This is a well-researched book, and very effective. The pain the two men feel is palpable, and their struggles realistic and heart wrenching. This is, however, more of a high school book. Not only because of the frequent use of the f-word (and again, I was raised at a time when this word was NEVER, EVER to be uttered under any circumstances), but because of the ways the boys cope with their abuse. They try to be self-reliant, and middle school students identify more with books where the abused children seek help from other adults. Excellent novel for high school.

Sorenson, Virginia. Miracles on Maple Hill. (1957)
I've had a hankering for reading some older books for no apparent reason, and have a copy of this title at home. *Sigh*. Marly and her family move from Pittsburgh to a run-down family house in the country in Pennsylvania because her father has an unspecified illness that makes him tired and cranky. Their neighbors, the Mr. Chris and Chrissie, farm and make maple syrup. Marly enjoys being able to run around outside, and her father's health slowly improves. There is a crisis, of course, but the family and neighbors all pull together and weather it.

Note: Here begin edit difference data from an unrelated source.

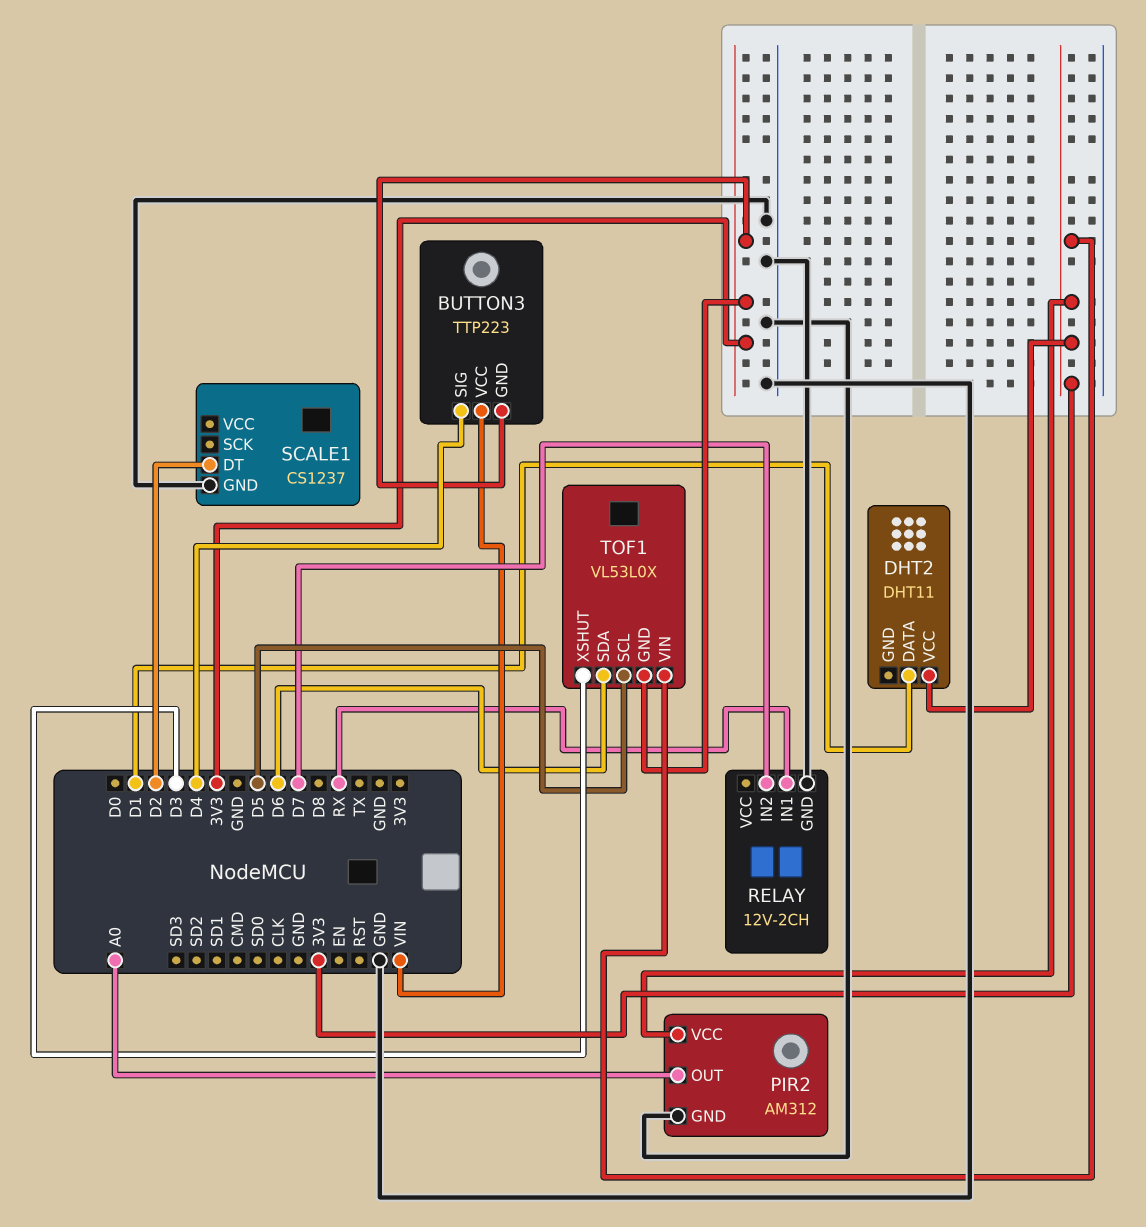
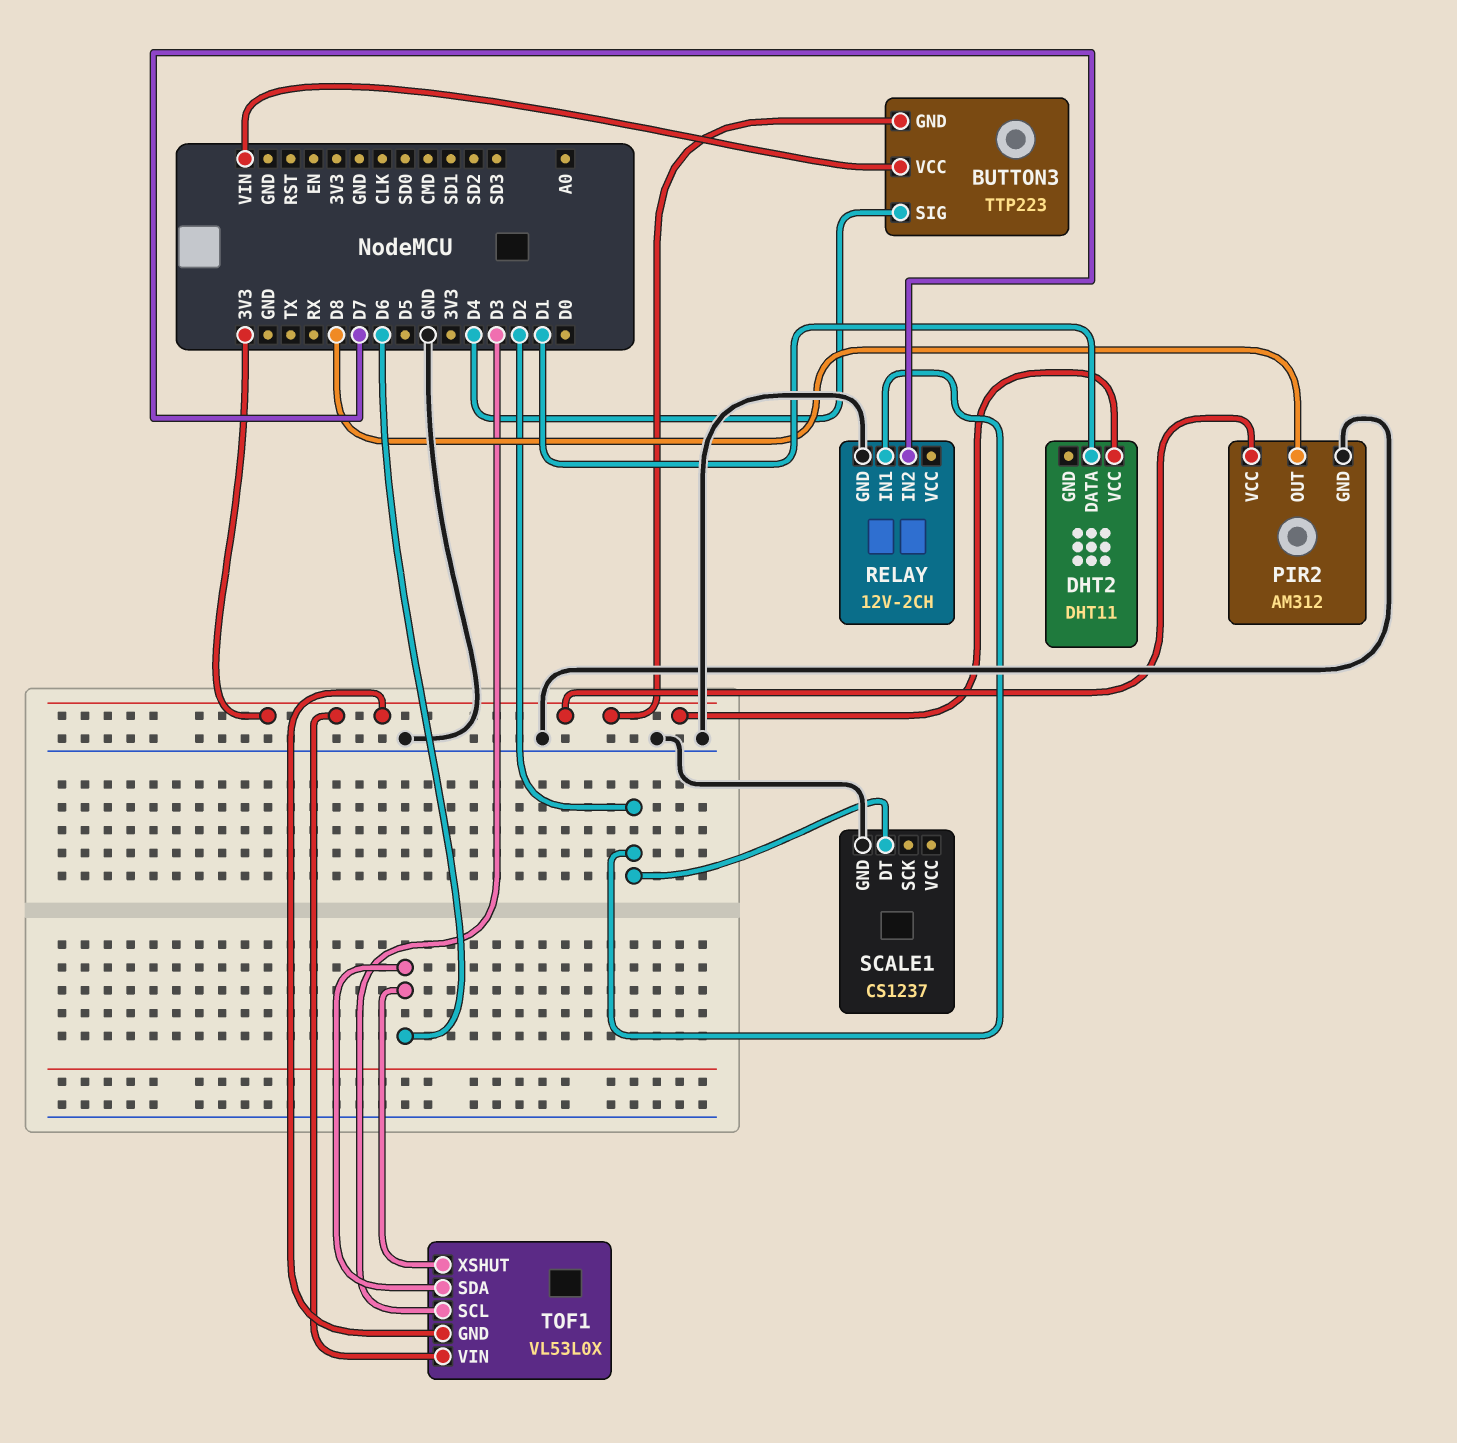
PIR2 pin OUT: A0 -> D8
RELAY pin IN1: RX -> D2
TOF1 pin SCL: D5 -> D3
TOF1 pin XSHUT: D3 -> D6

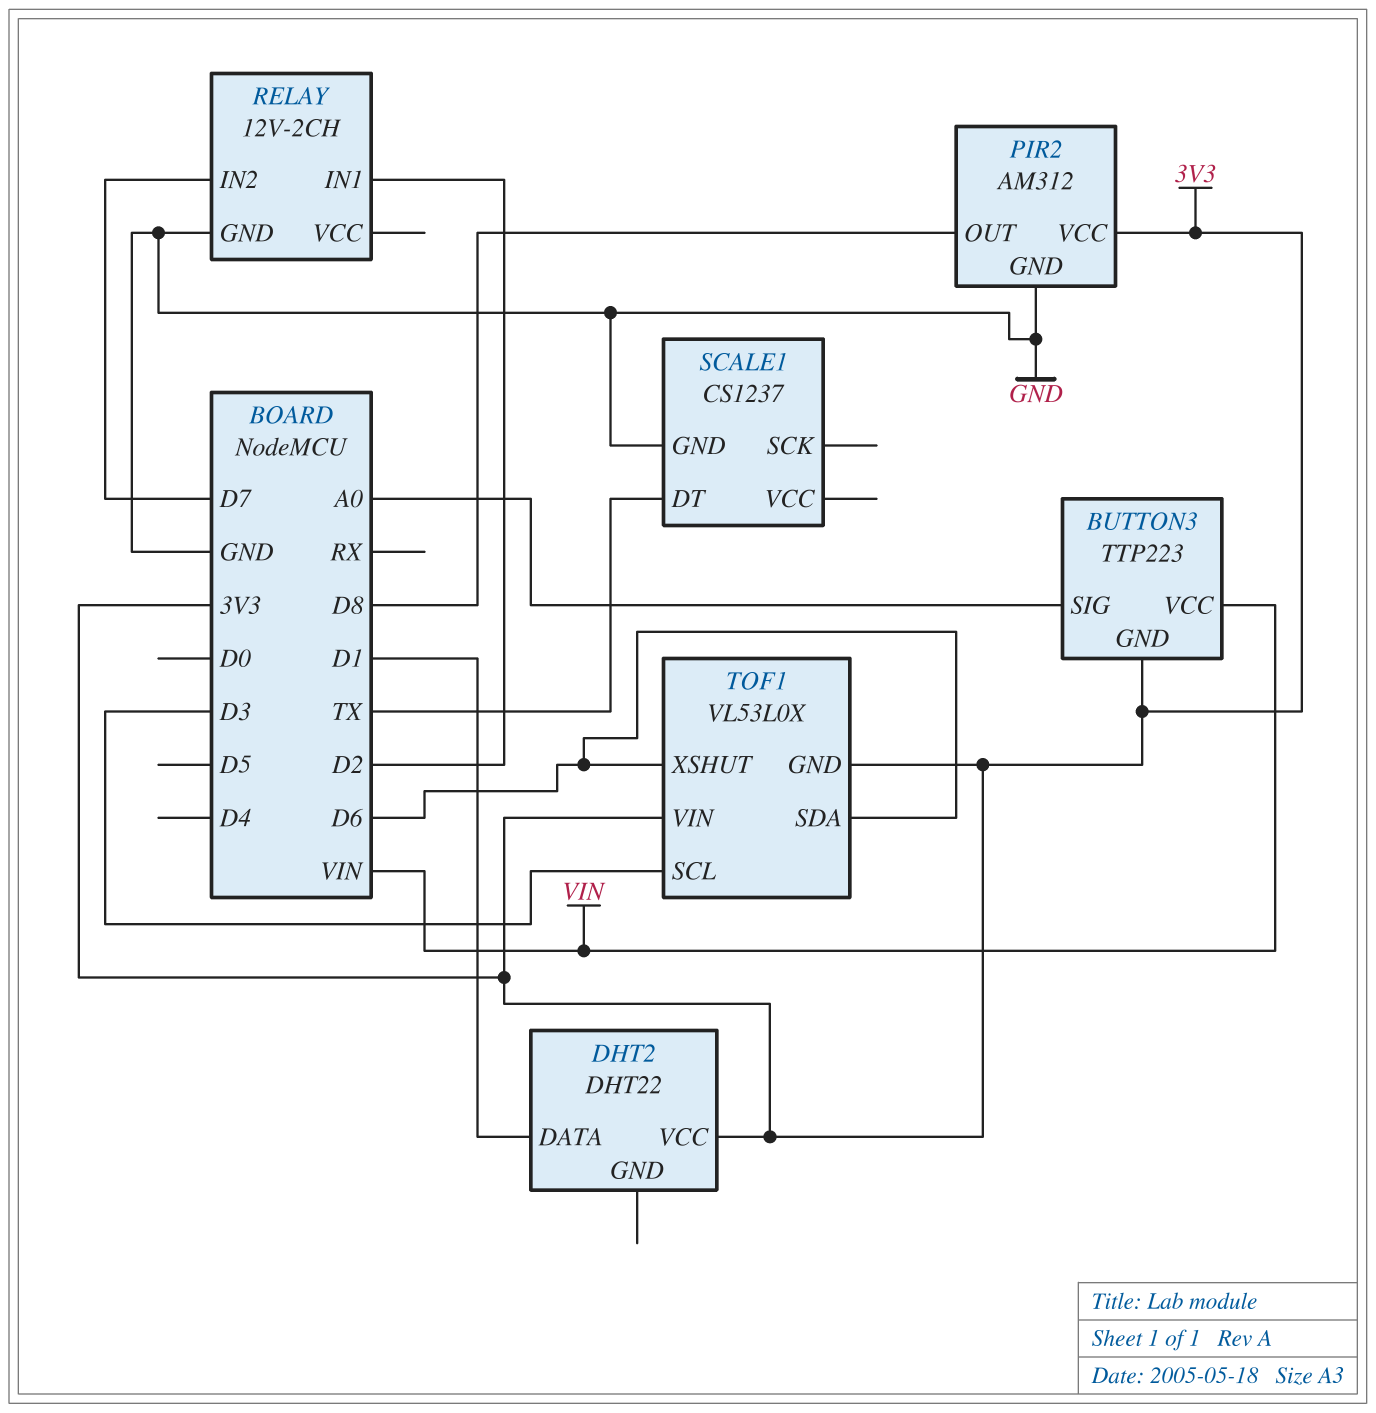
BUTTON3 pin SIG: D4 -> A0
DHT2: DHT11 -> DHT22
SCALE1 pin DT: D2 -> TX

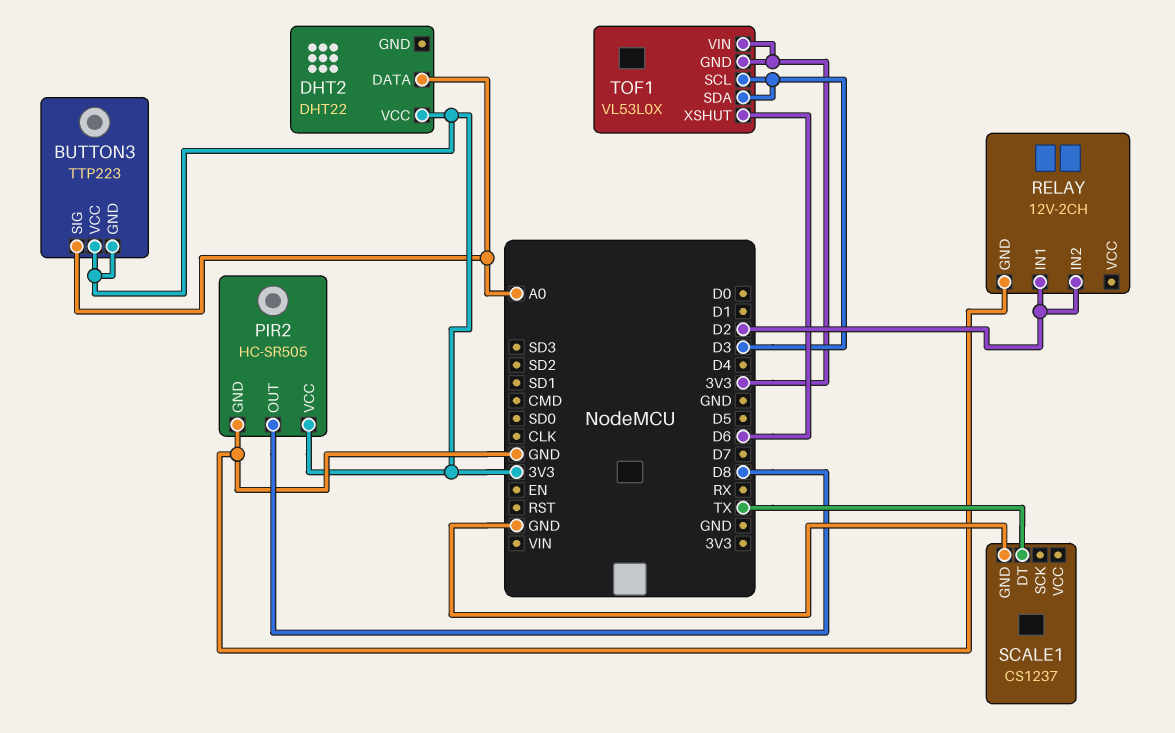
BUTTON3 pin VCC: VIN -> 3V3
DHT2 pin DATA: D1 -> A0
PIR2: AM312 -> HC-SR505
RELAY pin IN2: D7 -> D2
TOF1 pin SDA: D6 -> D3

There is very little that happens in this book, and it's a difficult one to get children to read now, but I do love it, and it has stood the test of time well. With the exception of one brief reference to riding the street cars, it is not dated at all. There were so many memoirs written during the 1950s about people moving to the country and living on farms that it is not a surprise that this one won a Newbery. If all books weren't overdue, I would try to get someone to read this.